(Records from a dataset)

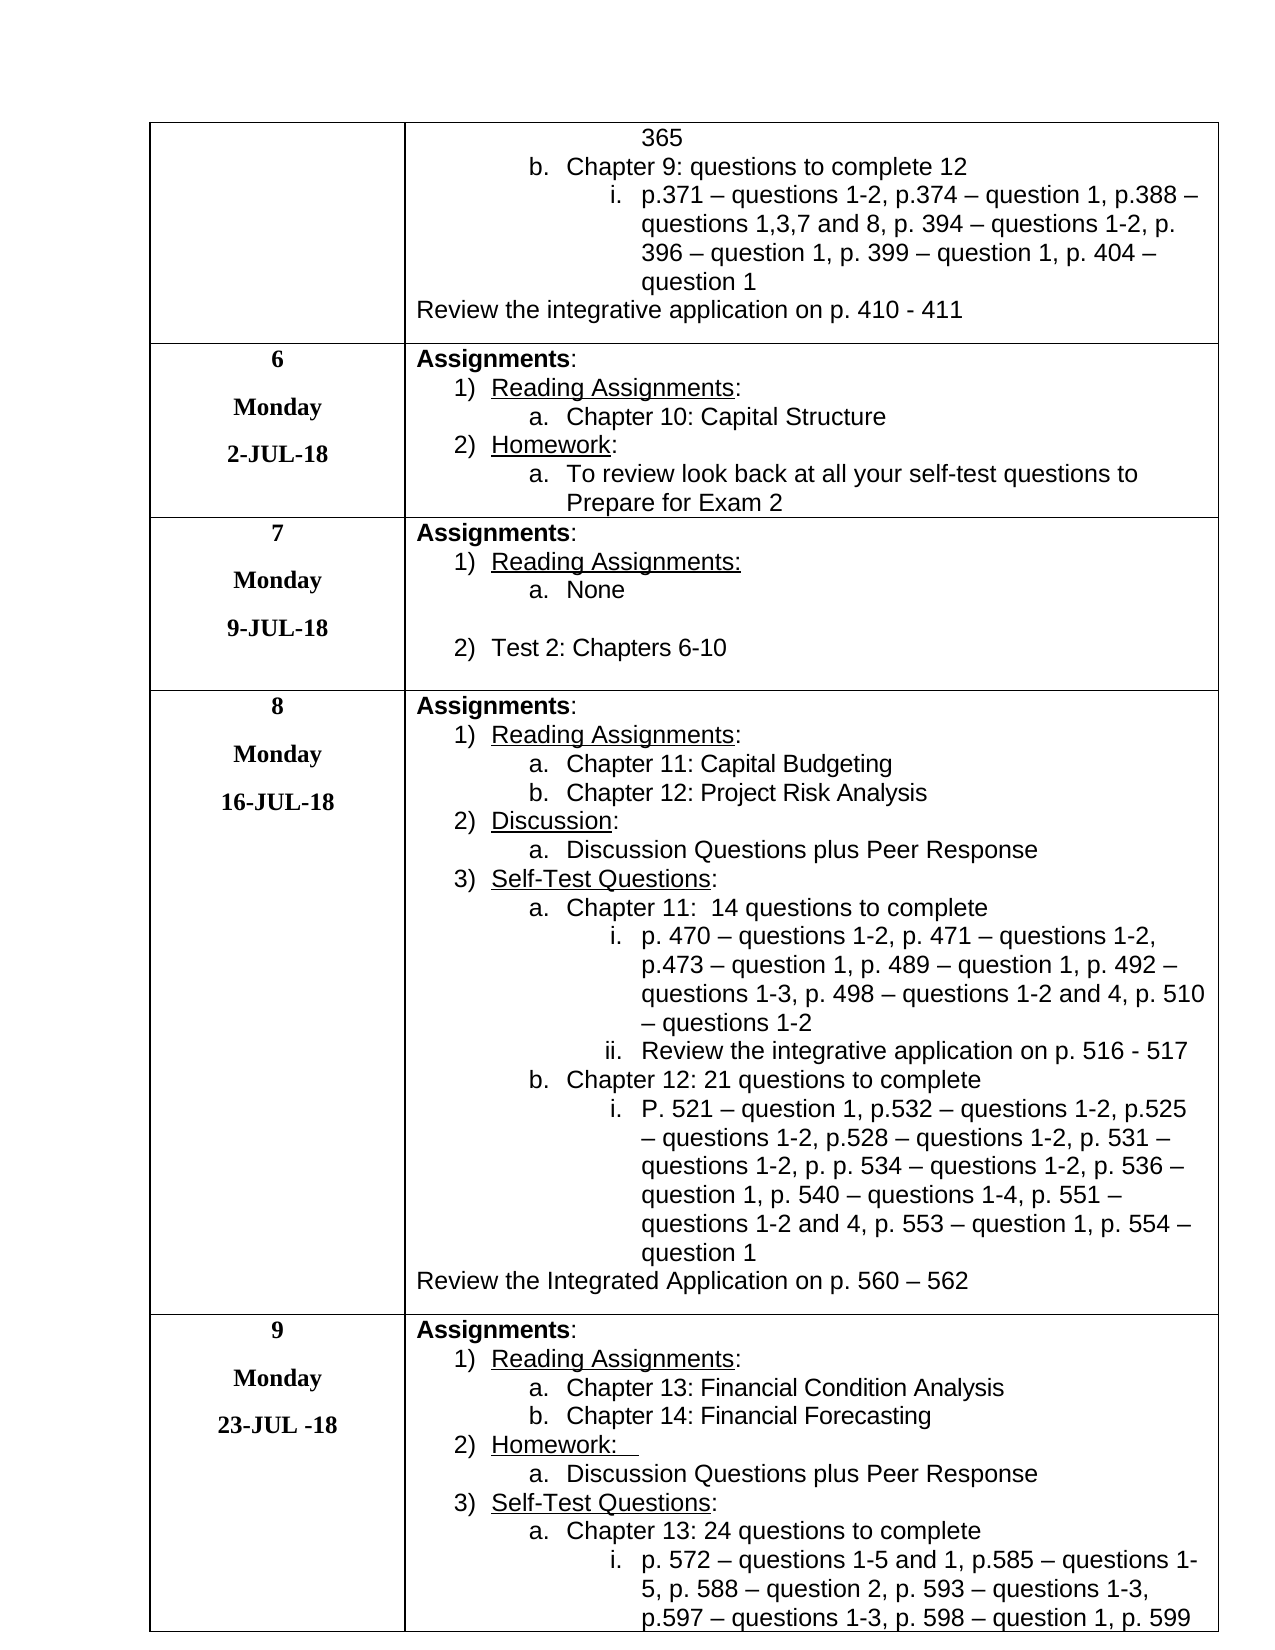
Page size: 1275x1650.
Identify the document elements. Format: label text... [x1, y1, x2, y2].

table_cell 6 Monday 2-JUL-18 [151, 402, 404, 574]
table_cell 5 Monday 25-JUN-18 [151, 123, 404, 401]
table_cell Assignments: Reading Assignments: None Test 2: Chapters 6-10 [406, 575, 1218, 748]
table_cell Assignments: Reading Assignments: Chapter 10: Capital Structure Homework: To review look back at all your self-test questions to Prepare for Exam 2 [406, 402, 1218, 574]
table_cell 9 Monday 23-JUL -18 [151, 1373, 404, 1631]
table_cell 7 Monday 9-JUL-18 [151, 575, 404, 748]
table_cell 8 Monday 16-JUL-18 [151, 749, 404, 1371]
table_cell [406, 123, 1218, 401]
table_cell Assignments: Reading Assignments: Chapter 11: Capital Budgeting Chapter 12: Project Risk Analysis Discussion: Discussion Questions plus Peer Response Self-Test Questions: Chapter 11: 14 questions to complete p. 470 – questions 1-2, p. 471 – questions 1-2, p.473 – question 1, p. 489 – question 1, p. 492 – questions 1-3, p. 498 – questions 1-2 and 4, p. 510 – questions 1-2 Review the integrative application on p. 516 - 517 Chapter 12: 21 questions to complete P. 521 – question 1, p.532 – questions 1-2, p.525 – questions 1-2, p.528 – questions 1-2, p. 531 – questions 1-2, p. p. 534 – questions 1-2, p. 536 – question 1, p. 540 – questions 1-4, p. 551 – questions 1-2 and 4, p. 553 – question 1, p. 554 – question 1 Review the Integrated Application on p. 560 – 562 [406, 749, 1218, 1371]
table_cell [406, 1373, 1218, 1631]
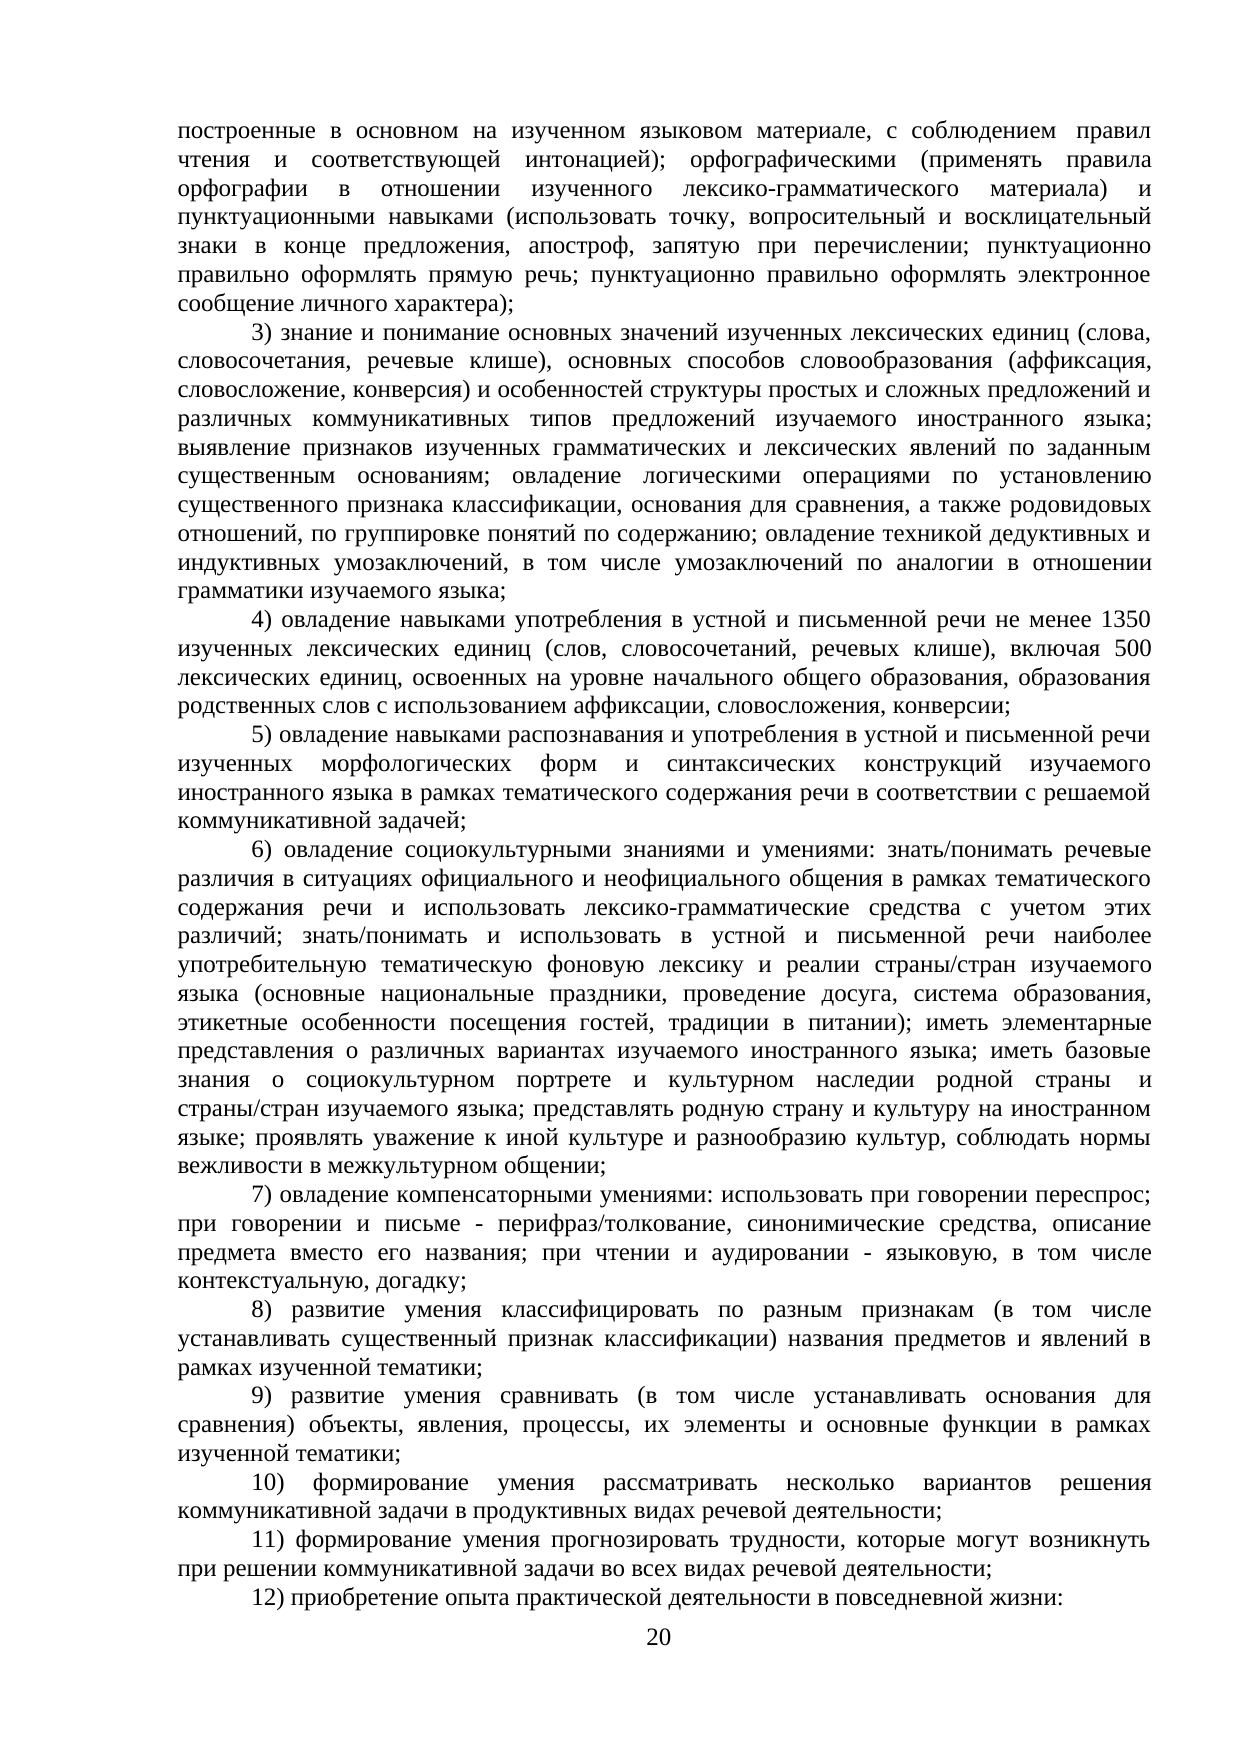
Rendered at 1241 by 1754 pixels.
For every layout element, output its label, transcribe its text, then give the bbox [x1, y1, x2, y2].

list приобретение опыта практической деятельности в повседневной жизни: [251, 1582, 1163, 1611]
text построенные в основном на изученном языковом материале, с соблюдением правил чтения и соответствующей интонацией); орфографическими (применять правила орфографии в отношении изученного лексико-грамматического материала) и пунктуационными навыками (использовать точку, вопросительный и восклицательный знаки в конце предложения, апостроф, запятую при перечислении; пунктуационно правильно оформлять прямую речь; пунктуационно правильно оформлять электронное сообщение личного характера); [177, 115, 1152, 316]
list овладение навыками распознавания и употребления в устной и письменной речи изученных морфологических форм и синтаксических конструкций изучаемого иностранного языка в рамках тематического содержания речи в соответствии с решаемой коммуникативной задачей; [177, 719, 1151, 834]
list овладение социокультурными знаниями и умениями: знать/понимать речевые различия в ситуациях официального и неофициального общения в рамках тематического содержания речи и использовать лексико-грамматические средства с учетом этих различий; знать/понимать и использовать в устной и письменной речи наиболее употребительную тематическую фоновую лексику и реалии страны/стран изучаемого языка (основные национальные праздники, проведение досуга, система образования, этикетные особенности посещения гостей, традиции в питании); иметь элементарные представления о различных вариантах изучаемого иностранного языка; иметь базовые знания о социокультурном портрете и культурном наследии родной страны и страны/стран изучаемого языка; представлять родную страну и культуру на иностранном языке; проявлять уважение к иной культуре и разнообразию культур, соблюдать нормы вежливости в межкультурном общении; [177, 834, 1152, 1179]
list знание и понимание основных значений изученных лексических единиц (слова, словосочетания, речевые клише), основных способов словообразования (аффиксация, словосложение, конверсия) и особенностей структуры простых и сложных предложений и различных коммуникативных типов предложений изучаемого иностранного языка; выявление признаков изученных грамматических и лексических явлений по заданным существенным основаниям; овладение логическими операциями по установлению существенного признака классификации, основания для сравнения, а также родовидовых отношений, по группировке понятий по содержанию; овладение техникой дедуктивных и индуктивных умозаключений, в том числе умозаключений по аналогии в отношении грамматики изучаемого языка; [177, 317, 1152, 604]
list развитие умения классифицировать по разным признакам (в том числе устанавливать существенный признак классификации) названия предметов и явлений в рамках изученной тематики; [177, 1294, 1152, 1381]
list формирование умения рассматривать несколько вариантов решения коммуникативной задачи в продуктивных видах речевой деятельности; [177, 1467, 1152, 1524]
list овладение навыками употребления в устной и письменной речи не менее 1350 изученных лексических единиц (слов, словосочетаний, речевых клише), включая 500 лексических единиц, освоенных на уровне начального общего образования, образования родственных слов с использованием аффиксации, словосложения, конверсии; [177, 604, 1152, 719]
list развитие умения сравнивать (в том числе устанавливать основания для сравнения) объекты, явления, процессы, их элементы и основные функции в рамках изученной тематики; [177, 1381, 1151, 1467]
list овладение компенсаторными умениями: использовать при говорении переспрос; при говорении и письме - перифраз/толкование, синонимические средства, описание предмета вместо его названия; при чтении и аудировании - языковую, в том числе контекстуальную, догадку; [177, 1179, 1152, 1294]
list формирование умения прогнозировать трудности, которые могут возникнуть при решении коммуникативной задачи во всех видах речевой деятельности; [177, 1524, 1151, 1582]
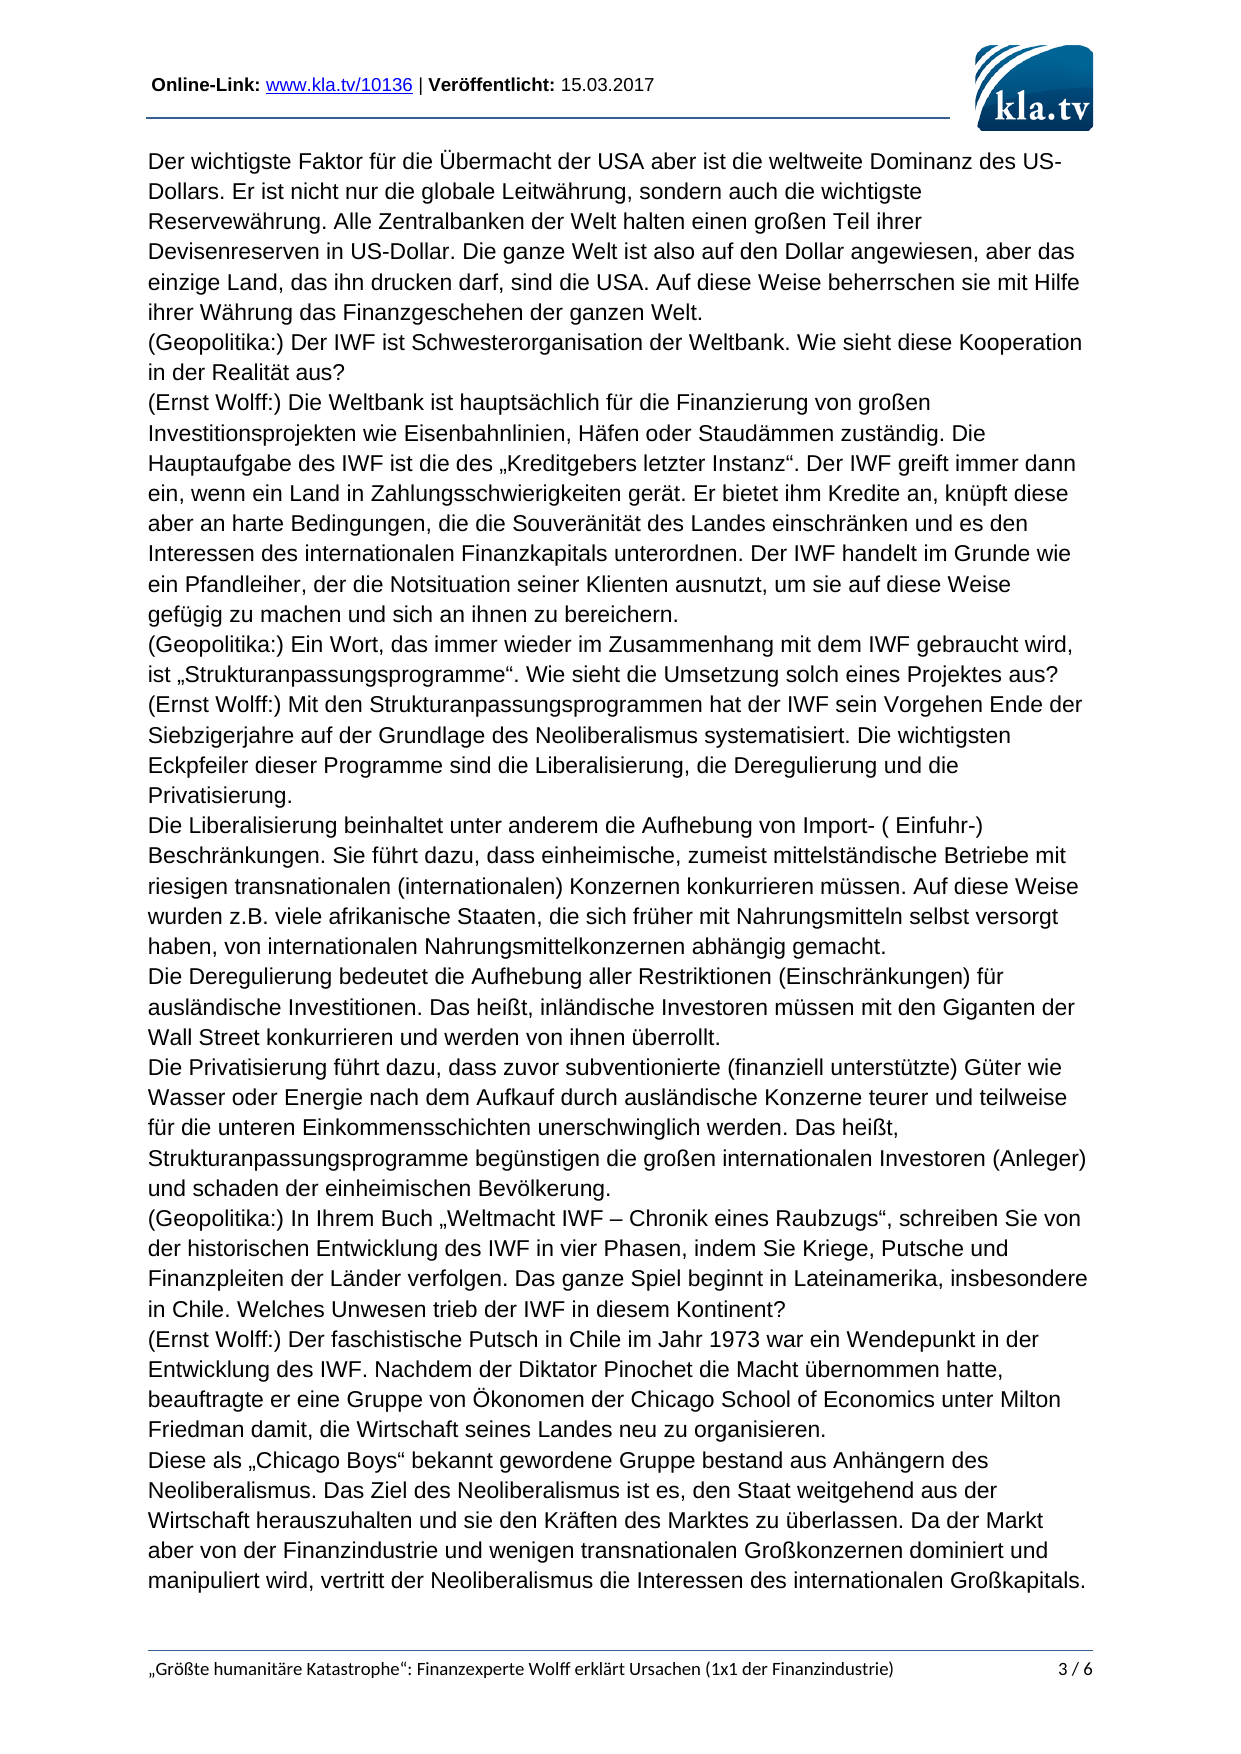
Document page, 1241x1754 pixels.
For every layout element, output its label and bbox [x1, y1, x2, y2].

→ Exercise details
Return the entries above exactly and in full; do not include images.

→ Answer below
Page size: 1275x1650.
Identify the document elements. Format: label text... [x1, y1, x2, y2].

table_cell 6 Monday 2-JUL-18 [151, 402, 404, 574]
table_cell 5 Monday 25-JUN-18 [151, 123, 404, 401]
table_cell Assignments: Reading Assignments: None Test 2: Chapters 6-10 [406, 575, 1218, 748]
table_cell Assignments: Reading Assignments: Chapter 10: Capital Structure Homework: To review look back at all your self-test questions to Prepare for Exam 2 [406, 402, 1218, 574]
table_cell 9 Monday 23-JUL -18 [151, 1373, 404, 1631]
table_cell 7 Monday 9-JUL-18 [151, 575, 404, 748]
table_cell 8 Monday 16-JUL-18 [151, 749, 404, 1371]
table_cell [406, 123, 1218, 401]
table_cell Assignments: Reading Assignments: Chapter 11: Capital Budgeting Chapter 12: Project Risk Analysis Discussion: Discussion Questions plus Peer Response Self-Test Questions: Chapter 11: 14 questions to complete p. 470 – questions 1-2, p. 471 – questions 1-2, p.473 – question 1, p. 489 – question 1, p. 492 – questions 1-3, p. 498 – questions 1-2 and 4, p. 510 – questions 1-2 Review the integrative application on p. 516 - 517 Chapter 12: 21 questions to complete P. 521 – question 1, p.532 – questions 1-2, p.525 – questions 1-2, p.528 – questions 1-2, p. 531 – questions 1-2, p. p. 534 – questions 1-2, p. 536 – question 1, p. 540 – questions 1-4, p. 551 – questions 1-2 and 4, p. 553 – question 1, p. 554 – question 1 Review the Integrated Application on p. 560 – 562 [406, 749, 1218, 1371]
table_cell [406, 1373, 1218, 1631]
Rendered at 1241 by 1754 pixels.
For every layout element, output its label, transcribe its text, then give the bbox [x1, y1, x2, y2].

list приобретение опыта практической деятельности в повседневной жизни: [251, 1582, 1163, 1611]
text построенные в основном на изученном языковом материале, с соблюдением правил чтения и соответствующей интонацией); орфографическими (применять правила орфографии в отношении изученного лексико-грамматического материала) и пунктуационными навыками (использовать точку, вопросительный и восклицательный знаки в конце предложения, апостроф, запятую при перечислении; пунктуационно правильно оформлять прямую речь; пунктуационно правильно оформлять электронное сообщение личного характера); [177, 115, 1152, 316]
list овладение навыками распознавания и употребления в устной и письменной речи изученных морфологических форм и синтаксических конструкций изучаемого иностранного языка в рамках тематического содержания речи в соответствии с решаемой коммуникативной задачей; [177, 719, 1151, 834]
list овладение социокультурными знаниями и умениями: знать/понимать речевые различия в ситуациях официального и неофициального общения в рамках тематического содержания речи и использовать лексико-грамматические средства с учетом этих различий; знать/понимать и использовать в устной и письменной речи наиболее употребительную тематическую фоновую лексику и реалии страны/стран изучаемого языка (основные национальные праздники, проведение досуга, система образования, этикетные особенности посещения гостей, традиции в питании); иметь элементарные представления о различных вариантах изучаемого иностранного языка; иметь базовые знания о социокультурном портрете и культурном наследии родной страны и страны/стран изучаемого языка; представлять родную страну и культуру на иностранном языке; проявлять уважение к иной культуре и разнообразию культур, соблюдать нормы вежливости в межкультурном общении; [177, 834, 1152, 1179]
list знание и понимание основных значений изученных лексических единиц (слова, словосочетания, речевые клише), основных способов словообразования (аффиксация, словосложение, конверсия) и особенностей структуры простых и сложных предложений и различных коммуникативных типов предложений изучаемого иностранного языка; выявление признаков изученных грамматических и лексических явлений по заданным существенным основаниям; овладение логическими операциями по установлению существенного признака классификации, основания для сравнения, а также родовидовых отношений, по группировке понятий по содержанию; овладение техникой дедуктивных и индуктивных умозаключений, в том числе умозаключений по аналогии в отношении грамматики изучаемого языка; [177, 317, 1152, 604]
list развитие умения классифицировать по разным признакам (в том числе устанавливать существенный признак классификации) названия предметов и явлений в рамках изученной тематики; [177, 1294, 1152, 1381]
list формирование умения рассматривать несколько вариантов решения коммуникативной задачи в продуктивных видах речевой деятельности; [177, 1467, 1152, 1524]
list овладение навыками употребления в устной и письменной речи не менее 1350 изученных лексических единиц (слов, словосочетаний, речевых клише), включая 500 лексических единиц, освоенных на уровне начального общего образования, образования родственных слов с использованием аффиксации, словосложения, конверсии; [177, 604, 1152, 719]
list развитие умения сравнивать (в том числе устанавливать основания для сравнения) объекты, явления, процессы, их элементы и основные функции в рамках изученной тематики; [177, 1381, 1151, 1467]
list овладение компенсаторными умениями: использовать при говорении переспрос; при говорении и письме - перифраз/толкование, синонимические средства, описание предмета вместо его названия; при чтении и аудировании - языковую, в том числе контекстуальную, догадку; [177, 1179, 1152, 1294]
list формирование умения прогнозировать трудности, которые могут возникнуть при решении коммуникативной задачи во всех видах речевой деятельности; [177, 1524, 1151, 1582]
Document page, 1241x1754 pixels.
For every layout element, output its label and bbox [x1, y1, x2, y2].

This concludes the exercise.